[Records contained in a dataset]
◆ ◆ ◆ ◆

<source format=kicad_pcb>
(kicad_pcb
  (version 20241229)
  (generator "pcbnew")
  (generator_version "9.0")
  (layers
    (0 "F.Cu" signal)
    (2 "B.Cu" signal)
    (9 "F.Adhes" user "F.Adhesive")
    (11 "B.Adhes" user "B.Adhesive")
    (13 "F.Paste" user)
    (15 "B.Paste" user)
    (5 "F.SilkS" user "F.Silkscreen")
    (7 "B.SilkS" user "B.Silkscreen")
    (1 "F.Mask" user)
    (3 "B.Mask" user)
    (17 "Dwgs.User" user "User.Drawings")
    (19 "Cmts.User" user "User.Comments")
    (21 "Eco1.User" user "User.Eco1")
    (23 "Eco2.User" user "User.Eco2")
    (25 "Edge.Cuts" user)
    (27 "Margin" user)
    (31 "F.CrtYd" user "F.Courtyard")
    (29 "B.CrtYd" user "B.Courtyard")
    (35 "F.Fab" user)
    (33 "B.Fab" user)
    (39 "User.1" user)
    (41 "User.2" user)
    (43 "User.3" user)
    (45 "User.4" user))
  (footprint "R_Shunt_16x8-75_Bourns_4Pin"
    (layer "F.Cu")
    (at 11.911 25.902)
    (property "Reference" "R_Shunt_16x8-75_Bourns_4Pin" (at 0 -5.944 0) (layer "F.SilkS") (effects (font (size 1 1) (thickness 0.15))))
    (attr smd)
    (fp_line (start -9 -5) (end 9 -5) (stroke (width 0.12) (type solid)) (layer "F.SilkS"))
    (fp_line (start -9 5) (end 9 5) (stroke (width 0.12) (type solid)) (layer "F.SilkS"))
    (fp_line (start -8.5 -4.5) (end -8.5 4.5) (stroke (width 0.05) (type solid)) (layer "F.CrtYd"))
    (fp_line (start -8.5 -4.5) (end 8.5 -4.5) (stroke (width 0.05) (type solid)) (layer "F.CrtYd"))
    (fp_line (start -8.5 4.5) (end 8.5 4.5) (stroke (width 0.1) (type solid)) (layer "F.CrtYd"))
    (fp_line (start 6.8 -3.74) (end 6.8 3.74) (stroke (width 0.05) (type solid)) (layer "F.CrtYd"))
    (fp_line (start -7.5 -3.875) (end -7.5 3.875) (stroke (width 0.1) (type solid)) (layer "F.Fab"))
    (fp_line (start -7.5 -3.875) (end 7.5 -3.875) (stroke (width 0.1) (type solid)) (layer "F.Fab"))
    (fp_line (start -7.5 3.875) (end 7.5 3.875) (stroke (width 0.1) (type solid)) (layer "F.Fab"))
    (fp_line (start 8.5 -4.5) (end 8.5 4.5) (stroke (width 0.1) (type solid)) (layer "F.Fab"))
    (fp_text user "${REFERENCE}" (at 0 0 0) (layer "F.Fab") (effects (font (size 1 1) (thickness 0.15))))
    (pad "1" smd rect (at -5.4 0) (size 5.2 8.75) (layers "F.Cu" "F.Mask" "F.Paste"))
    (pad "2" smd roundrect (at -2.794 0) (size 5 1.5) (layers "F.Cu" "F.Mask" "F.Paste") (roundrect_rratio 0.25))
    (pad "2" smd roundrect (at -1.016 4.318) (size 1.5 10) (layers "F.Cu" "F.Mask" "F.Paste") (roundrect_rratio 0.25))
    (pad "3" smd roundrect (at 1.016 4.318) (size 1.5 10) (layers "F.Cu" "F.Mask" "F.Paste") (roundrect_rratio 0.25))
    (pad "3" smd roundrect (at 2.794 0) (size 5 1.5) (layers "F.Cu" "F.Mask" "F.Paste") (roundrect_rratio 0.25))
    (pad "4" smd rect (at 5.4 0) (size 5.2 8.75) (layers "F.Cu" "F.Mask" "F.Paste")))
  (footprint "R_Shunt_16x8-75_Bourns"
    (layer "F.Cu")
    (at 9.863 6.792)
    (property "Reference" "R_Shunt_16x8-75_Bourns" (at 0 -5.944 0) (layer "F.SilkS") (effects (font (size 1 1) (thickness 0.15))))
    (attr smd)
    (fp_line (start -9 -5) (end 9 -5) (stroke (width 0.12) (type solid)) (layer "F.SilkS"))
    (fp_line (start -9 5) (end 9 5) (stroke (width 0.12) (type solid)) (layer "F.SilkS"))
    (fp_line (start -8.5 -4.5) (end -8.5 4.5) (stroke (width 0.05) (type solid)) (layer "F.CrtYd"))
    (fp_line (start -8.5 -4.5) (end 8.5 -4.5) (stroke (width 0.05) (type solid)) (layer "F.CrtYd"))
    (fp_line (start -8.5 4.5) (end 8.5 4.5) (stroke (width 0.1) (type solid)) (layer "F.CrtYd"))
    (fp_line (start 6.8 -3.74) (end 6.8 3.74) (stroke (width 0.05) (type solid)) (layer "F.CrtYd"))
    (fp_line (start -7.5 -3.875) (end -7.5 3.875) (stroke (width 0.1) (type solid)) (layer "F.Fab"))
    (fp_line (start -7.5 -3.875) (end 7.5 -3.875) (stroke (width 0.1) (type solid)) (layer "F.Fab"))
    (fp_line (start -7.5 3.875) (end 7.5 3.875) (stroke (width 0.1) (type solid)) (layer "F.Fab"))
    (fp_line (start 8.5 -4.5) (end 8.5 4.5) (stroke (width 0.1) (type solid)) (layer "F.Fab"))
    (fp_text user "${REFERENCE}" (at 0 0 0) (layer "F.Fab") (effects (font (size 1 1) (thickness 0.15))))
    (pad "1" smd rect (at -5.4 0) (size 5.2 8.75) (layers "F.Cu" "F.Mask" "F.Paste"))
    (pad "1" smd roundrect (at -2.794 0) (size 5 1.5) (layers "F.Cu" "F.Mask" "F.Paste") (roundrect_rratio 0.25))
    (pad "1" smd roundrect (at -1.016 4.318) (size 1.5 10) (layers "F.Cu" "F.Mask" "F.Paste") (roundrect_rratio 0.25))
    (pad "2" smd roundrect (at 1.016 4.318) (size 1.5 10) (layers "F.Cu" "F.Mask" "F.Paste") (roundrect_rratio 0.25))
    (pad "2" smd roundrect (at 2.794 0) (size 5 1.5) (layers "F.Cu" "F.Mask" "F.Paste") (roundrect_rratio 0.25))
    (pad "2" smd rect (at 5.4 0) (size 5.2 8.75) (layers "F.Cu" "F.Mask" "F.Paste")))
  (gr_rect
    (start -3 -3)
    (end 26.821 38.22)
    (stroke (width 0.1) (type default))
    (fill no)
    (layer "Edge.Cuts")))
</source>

◆ ◆ ◆ ◆

• **Task goal**: Please copy every line of the records above in which "Courtyard" appears.

• **Response to the exercise**:
    (31 "F.CrtYd" user "F.Courtyard")
    (29 "B.CrtYd" user "B.Courtyard")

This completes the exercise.